Mais je te rejoins Julien (tout en te recommandant d’écrire avec prudence, ou alors en jouant de formules faussement interrogatives) : il convient de regarder dans le rétro ; et de se rappeler que d’autres éditeurs, sans nul doute animés par le bonheur de faire le bien, ont su admirablement exploiter la frustration de jeunes auditeurs, notamment à Paris, pour s’imposer au détriment d’autres éditeurs (sans même chercher à dissimuler la volonté de s’affranchir de la législation en matière de PAR. Alors, j’écrirai à nouveau : la fin justifie les moyens > mais cela vaut que pour les entrepreneurs qui cherchent à s’imposer dans le respect d’une concurrence raisonnée > doivent-ils pour autant piétiner les concurrents. En aucune manière. C’est pourquoi, ma conception d’un État de droit respecté car respectable, est qu’une autorité publique ne devrait nullement s’autoriser des arbitrages faisant fi de l’intérêt commun, notamment en concédant par le biais d’autorisation, de véritables prébendes à des personnes morales n’ayant cure d’élever le niveau de leurs « followers »…
En conclusion : chacun est libre de choisir ses moyens pour s’informer, et se distraire ; cela d’autant plus qu’Internet permet aujourd’hui de trouver nombre de sites pour se divertir, et trouver des réponses à ces prurits intellectuels.
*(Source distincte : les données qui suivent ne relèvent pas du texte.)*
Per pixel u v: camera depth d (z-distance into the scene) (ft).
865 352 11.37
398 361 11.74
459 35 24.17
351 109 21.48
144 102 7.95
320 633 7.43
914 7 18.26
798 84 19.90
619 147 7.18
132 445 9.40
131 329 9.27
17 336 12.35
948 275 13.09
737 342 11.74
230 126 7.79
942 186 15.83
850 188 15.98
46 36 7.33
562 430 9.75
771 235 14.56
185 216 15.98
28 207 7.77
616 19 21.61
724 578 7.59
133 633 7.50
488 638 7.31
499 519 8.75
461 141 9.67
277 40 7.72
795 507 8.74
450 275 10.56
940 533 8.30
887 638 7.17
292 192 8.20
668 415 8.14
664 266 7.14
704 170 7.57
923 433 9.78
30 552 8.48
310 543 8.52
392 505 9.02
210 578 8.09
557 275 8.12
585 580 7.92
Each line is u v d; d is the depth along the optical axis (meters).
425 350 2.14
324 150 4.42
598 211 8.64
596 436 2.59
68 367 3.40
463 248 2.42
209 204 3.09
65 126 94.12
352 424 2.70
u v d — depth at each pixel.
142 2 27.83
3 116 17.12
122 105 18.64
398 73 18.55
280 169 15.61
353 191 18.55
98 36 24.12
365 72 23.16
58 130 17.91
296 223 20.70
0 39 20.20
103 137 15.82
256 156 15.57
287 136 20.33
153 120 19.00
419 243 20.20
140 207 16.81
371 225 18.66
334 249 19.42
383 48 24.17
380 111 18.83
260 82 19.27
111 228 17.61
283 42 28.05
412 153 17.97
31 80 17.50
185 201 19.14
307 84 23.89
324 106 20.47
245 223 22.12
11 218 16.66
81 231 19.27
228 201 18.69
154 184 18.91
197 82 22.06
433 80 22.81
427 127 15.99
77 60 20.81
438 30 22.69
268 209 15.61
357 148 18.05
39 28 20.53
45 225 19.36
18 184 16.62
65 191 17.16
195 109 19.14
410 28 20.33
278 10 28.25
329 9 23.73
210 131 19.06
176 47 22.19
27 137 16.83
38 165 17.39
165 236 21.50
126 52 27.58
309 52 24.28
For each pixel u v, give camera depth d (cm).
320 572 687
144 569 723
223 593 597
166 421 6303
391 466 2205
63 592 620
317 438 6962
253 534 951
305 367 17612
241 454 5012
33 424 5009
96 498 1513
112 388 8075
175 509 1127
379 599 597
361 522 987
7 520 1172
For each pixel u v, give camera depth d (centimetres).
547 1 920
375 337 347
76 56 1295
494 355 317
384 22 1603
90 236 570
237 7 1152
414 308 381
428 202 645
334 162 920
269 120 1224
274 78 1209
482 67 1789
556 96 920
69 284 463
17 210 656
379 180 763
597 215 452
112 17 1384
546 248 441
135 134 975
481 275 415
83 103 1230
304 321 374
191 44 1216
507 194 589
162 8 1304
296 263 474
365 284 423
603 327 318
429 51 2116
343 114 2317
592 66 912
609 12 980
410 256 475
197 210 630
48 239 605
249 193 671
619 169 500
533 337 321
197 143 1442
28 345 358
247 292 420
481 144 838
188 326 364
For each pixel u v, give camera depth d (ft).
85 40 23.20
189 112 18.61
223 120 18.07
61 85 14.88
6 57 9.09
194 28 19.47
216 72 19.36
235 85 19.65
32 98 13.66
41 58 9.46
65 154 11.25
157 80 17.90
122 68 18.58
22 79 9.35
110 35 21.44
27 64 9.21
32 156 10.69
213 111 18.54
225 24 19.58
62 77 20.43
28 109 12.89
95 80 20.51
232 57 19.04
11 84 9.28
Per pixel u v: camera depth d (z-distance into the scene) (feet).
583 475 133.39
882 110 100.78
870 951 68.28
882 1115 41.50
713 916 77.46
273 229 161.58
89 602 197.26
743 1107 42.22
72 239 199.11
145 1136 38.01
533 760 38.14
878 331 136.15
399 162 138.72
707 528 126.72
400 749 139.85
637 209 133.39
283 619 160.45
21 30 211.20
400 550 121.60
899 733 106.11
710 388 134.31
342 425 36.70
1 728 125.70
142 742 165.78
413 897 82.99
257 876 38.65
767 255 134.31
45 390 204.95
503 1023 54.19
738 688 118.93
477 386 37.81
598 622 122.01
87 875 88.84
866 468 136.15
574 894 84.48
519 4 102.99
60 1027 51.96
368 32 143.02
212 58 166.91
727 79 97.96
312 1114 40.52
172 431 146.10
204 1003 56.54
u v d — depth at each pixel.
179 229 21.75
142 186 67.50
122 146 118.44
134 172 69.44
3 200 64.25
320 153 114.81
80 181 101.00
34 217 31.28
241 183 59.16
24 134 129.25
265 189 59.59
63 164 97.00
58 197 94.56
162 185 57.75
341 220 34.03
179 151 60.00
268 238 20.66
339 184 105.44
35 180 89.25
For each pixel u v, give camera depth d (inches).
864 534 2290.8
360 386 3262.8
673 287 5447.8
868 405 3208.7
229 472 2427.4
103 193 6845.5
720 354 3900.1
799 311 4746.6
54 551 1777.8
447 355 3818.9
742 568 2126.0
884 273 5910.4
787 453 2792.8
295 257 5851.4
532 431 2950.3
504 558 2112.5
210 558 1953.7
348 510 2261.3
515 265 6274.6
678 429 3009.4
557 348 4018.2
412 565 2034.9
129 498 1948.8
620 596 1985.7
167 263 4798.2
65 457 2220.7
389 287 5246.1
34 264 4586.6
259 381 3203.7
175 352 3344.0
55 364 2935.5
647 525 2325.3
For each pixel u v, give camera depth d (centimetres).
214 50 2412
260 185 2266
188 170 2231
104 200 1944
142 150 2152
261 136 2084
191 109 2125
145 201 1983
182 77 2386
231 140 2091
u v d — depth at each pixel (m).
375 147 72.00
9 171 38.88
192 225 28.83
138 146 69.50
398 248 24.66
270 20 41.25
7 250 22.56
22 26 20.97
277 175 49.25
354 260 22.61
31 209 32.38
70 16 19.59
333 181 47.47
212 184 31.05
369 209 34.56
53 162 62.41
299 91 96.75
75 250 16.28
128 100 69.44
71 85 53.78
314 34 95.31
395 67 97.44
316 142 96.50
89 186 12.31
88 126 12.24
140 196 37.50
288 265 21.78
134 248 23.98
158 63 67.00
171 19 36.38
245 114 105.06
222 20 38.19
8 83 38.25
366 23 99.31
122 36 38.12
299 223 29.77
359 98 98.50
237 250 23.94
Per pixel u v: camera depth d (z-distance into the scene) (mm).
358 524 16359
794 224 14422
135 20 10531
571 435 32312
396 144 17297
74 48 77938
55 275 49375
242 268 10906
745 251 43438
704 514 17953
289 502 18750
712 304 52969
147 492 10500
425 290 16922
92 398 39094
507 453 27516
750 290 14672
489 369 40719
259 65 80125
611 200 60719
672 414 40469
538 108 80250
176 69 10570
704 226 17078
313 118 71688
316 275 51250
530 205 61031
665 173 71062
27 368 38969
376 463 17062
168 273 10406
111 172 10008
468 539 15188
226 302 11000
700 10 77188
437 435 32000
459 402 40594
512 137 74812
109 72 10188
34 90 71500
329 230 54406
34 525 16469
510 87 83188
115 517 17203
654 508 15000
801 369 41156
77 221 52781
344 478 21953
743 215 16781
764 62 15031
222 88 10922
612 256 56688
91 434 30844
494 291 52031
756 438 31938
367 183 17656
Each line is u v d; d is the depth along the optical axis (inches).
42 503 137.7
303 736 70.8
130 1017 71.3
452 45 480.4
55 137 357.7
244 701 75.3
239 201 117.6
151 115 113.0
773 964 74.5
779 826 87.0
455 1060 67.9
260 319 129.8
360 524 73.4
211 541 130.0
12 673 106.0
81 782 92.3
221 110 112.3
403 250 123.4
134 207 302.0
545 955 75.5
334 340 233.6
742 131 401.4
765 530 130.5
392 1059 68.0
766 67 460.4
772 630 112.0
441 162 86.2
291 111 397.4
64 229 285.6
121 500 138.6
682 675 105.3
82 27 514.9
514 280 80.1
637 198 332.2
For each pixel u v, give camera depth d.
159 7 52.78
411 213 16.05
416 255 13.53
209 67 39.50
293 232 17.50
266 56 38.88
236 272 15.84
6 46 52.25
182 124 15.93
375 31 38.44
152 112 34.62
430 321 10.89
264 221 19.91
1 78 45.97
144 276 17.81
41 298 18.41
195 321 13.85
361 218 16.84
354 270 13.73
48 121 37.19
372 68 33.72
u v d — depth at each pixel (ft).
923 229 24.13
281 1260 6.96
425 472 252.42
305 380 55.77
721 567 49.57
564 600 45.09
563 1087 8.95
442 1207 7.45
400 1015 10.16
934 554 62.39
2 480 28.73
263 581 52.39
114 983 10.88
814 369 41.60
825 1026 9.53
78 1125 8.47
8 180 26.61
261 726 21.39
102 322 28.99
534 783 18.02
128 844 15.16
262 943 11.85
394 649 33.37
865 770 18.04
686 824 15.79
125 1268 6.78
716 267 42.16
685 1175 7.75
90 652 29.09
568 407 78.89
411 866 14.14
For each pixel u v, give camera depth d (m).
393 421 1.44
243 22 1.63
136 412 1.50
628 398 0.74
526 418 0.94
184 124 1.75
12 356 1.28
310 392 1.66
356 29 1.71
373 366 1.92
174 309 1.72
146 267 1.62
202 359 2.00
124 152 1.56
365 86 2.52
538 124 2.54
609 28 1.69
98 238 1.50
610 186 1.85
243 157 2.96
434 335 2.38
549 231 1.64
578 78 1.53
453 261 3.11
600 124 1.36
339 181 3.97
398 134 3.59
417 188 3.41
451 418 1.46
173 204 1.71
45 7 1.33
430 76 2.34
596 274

Il est néanmoins regrettable qu’un média tel la radio ne bénéficie pas d’un traitement particulier de telle manière que la transmission de la culture, puisqu’il s’agit d’une exception française, soit jalousement supervisée par un organisme qui se devrait de se rappeler la qualité de certains programmes jadis diffusés, non pour le lucre, mais encore une fois, pour le bien commun.
A suivre…
PS. Cette affaire de Radio Bonheur m’aura vraiment donné de l’énergie à écrire ce que je pense !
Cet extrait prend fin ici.